Segment Open

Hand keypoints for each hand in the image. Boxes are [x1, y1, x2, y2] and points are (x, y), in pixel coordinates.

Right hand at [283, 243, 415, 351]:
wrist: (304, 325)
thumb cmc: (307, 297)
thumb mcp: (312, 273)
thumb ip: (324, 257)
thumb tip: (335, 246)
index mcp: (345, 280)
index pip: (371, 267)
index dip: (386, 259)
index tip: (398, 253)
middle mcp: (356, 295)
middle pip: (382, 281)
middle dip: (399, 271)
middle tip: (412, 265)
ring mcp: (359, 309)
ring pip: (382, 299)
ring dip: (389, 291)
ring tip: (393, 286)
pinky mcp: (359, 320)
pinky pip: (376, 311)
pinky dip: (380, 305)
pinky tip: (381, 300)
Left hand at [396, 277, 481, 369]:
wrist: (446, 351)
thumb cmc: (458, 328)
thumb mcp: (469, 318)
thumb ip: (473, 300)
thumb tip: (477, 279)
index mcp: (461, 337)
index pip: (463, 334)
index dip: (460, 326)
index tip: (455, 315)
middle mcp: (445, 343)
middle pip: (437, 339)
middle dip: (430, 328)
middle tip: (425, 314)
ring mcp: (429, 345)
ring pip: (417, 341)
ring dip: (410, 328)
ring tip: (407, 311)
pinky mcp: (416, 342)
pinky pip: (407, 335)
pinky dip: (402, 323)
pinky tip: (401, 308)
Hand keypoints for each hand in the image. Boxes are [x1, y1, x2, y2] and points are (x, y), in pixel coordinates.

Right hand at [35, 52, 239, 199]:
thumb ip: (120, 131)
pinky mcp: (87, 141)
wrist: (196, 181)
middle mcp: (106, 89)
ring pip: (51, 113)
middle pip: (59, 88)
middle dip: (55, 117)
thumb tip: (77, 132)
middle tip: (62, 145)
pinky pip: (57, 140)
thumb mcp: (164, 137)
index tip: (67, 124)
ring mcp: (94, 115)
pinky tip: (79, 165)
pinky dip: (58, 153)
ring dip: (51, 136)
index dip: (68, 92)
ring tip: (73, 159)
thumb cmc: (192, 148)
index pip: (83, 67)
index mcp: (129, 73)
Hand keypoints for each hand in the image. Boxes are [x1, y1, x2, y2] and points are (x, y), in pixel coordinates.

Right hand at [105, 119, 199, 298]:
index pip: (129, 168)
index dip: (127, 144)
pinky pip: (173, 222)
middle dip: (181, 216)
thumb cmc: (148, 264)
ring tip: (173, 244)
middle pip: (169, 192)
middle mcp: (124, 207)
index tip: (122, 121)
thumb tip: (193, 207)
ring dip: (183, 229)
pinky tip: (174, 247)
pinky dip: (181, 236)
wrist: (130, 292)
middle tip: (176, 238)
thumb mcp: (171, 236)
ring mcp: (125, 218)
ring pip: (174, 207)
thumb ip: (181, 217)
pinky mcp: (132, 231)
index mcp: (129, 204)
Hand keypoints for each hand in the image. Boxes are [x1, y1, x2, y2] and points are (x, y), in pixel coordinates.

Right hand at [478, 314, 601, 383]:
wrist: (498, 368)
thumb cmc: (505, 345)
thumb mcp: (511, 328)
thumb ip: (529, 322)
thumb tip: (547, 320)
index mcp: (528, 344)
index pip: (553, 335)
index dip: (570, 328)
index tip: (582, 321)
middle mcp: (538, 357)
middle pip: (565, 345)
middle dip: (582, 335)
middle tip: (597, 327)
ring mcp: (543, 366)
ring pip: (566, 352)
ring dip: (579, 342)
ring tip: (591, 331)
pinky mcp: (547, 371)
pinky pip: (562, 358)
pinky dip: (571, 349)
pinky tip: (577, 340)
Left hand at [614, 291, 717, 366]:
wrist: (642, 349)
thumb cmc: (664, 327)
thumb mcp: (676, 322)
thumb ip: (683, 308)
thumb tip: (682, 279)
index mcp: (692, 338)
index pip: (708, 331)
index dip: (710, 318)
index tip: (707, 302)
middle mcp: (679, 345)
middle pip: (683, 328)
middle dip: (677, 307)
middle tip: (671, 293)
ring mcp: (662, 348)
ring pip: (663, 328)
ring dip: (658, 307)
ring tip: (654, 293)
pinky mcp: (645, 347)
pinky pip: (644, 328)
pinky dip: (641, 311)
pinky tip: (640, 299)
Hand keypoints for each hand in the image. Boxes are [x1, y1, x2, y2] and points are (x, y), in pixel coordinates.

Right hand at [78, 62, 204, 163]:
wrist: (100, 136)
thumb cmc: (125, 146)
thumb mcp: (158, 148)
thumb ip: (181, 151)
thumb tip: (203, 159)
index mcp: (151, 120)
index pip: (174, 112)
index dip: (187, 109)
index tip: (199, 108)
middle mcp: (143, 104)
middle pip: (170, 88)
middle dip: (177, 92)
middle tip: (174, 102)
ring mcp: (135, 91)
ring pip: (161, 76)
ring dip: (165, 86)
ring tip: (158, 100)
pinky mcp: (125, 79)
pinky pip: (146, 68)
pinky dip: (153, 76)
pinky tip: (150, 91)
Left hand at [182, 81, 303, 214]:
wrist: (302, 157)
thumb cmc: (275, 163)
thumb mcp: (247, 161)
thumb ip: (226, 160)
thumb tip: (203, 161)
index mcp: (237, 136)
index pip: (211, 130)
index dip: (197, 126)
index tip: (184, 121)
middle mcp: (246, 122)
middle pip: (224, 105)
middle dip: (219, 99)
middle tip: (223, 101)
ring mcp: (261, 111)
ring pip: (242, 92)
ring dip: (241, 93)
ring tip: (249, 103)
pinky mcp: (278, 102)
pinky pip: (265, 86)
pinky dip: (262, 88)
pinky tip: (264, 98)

Segment Closed
Segment Open

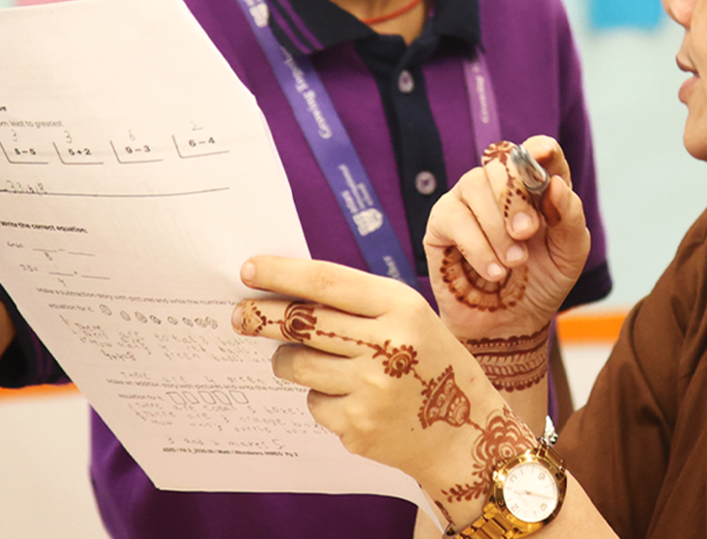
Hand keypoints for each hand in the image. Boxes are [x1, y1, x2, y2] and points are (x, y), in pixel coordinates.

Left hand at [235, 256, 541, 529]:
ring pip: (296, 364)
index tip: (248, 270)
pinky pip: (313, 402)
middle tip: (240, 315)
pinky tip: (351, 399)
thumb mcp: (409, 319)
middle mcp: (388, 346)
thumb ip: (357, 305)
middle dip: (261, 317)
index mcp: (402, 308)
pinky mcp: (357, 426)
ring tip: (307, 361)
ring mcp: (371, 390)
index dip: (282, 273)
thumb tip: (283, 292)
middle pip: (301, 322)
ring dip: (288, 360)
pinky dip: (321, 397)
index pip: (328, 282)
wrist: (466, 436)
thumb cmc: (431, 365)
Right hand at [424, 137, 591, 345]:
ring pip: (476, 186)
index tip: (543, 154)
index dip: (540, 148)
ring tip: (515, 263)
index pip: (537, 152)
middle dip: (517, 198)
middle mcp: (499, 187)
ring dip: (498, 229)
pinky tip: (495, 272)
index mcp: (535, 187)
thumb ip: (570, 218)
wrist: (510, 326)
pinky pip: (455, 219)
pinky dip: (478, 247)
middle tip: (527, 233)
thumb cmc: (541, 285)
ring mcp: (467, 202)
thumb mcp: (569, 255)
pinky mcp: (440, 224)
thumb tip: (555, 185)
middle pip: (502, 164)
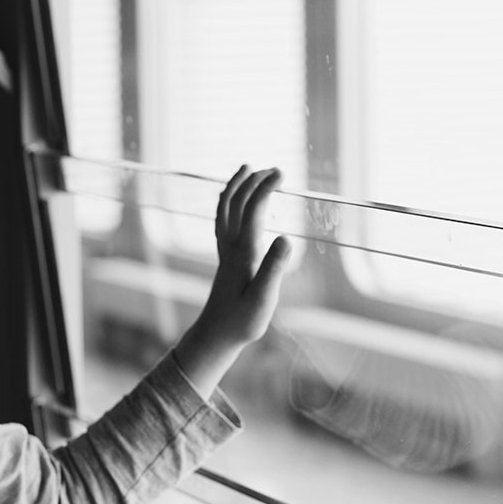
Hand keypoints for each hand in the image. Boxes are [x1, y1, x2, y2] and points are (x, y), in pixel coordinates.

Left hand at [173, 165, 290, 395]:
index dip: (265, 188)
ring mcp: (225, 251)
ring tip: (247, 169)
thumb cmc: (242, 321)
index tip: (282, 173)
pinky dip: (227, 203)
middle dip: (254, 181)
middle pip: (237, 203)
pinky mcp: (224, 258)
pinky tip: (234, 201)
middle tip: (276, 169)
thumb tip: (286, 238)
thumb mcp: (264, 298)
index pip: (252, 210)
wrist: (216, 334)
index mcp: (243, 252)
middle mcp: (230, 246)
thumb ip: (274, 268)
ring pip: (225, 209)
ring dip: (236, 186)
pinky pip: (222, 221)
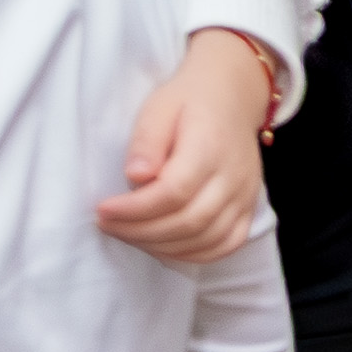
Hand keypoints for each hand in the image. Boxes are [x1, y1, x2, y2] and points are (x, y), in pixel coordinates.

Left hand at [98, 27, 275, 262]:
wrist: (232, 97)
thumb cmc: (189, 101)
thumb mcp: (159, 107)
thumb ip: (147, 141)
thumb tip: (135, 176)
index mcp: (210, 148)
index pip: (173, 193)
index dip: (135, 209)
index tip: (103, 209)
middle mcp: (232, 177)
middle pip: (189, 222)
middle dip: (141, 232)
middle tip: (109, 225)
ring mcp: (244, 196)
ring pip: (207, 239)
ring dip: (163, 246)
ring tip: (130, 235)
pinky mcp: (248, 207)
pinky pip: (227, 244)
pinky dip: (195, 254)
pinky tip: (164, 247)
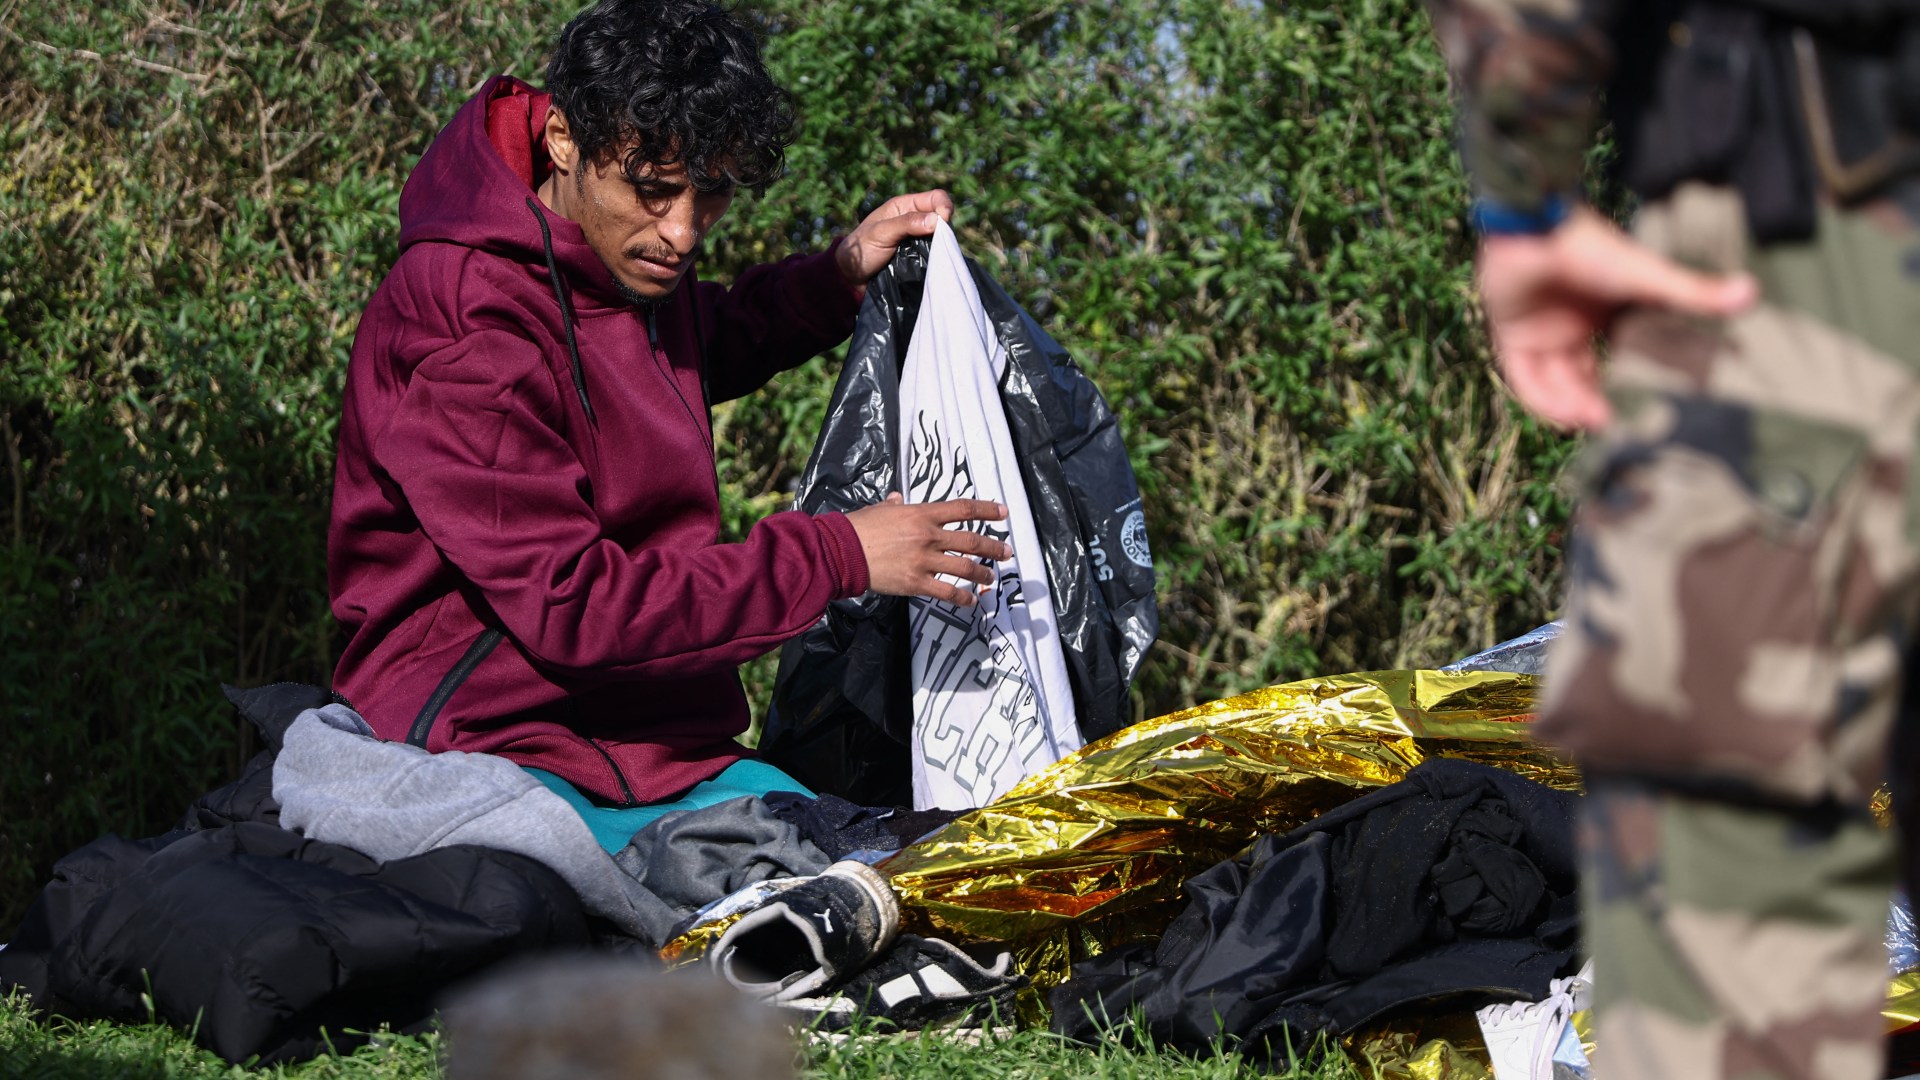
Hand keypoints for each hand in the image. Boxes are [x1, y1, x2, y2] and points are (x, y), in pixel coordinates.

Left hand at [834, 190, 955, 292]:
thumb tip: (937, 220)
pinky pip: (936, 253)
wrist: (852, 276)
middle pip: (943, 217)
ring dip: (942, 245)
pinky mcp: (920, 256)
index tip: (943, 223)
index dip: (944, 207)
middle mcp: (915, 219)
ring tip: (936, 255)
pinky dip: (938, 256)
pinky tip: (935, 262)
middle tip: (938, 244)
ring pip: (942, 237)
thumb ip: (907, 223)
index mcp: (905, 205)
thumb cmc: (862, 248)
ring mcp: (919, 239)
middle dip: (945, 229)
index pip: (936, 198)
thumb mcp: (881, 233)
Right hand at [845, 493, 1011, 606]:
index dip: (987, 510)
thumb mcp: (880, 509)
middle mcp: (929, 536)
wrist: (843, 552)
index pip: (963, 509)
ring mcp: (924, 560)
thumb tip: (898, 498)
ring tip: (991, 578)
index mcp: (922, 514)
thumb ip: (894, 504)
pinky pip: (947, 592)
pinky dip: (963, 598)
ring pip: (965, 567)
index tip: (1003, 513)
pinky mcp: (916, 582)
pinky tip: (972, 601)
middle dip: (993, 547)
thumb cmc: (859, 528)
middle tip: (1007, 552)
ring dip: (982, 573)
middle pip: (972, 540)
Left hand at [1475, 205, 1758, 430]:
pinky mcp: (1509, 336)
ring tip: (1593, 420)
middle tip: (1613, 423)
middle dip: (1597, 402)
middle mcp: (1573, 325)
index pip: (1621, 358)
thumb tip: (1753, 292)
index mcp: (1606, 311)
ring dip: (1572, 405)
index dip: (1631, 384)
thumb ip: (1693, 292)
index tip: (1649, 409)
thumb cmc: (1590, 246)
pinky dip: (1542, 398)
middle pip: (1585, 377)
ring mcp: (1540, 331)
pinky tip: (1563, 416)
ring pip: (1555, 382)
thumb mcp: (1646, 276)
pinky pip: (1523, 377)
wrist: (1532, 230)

Segment Closed

## TASK BRIEF
Show the lines where the word "Right" appears in the entries.

## THE COMPLETED TASK
Right hand at [283, 243, 415, 351]:
Right hand at [35, 52, 239, 199]:
Right hand at [105, 119, 199, 298]:
Right hand at [478, 314, 601, 383]:
Right hand at [78, 62, 204, 163]:
Right hand at [424, 137, 591, 345]:
Right hand at [845, 493, 1011, 606]:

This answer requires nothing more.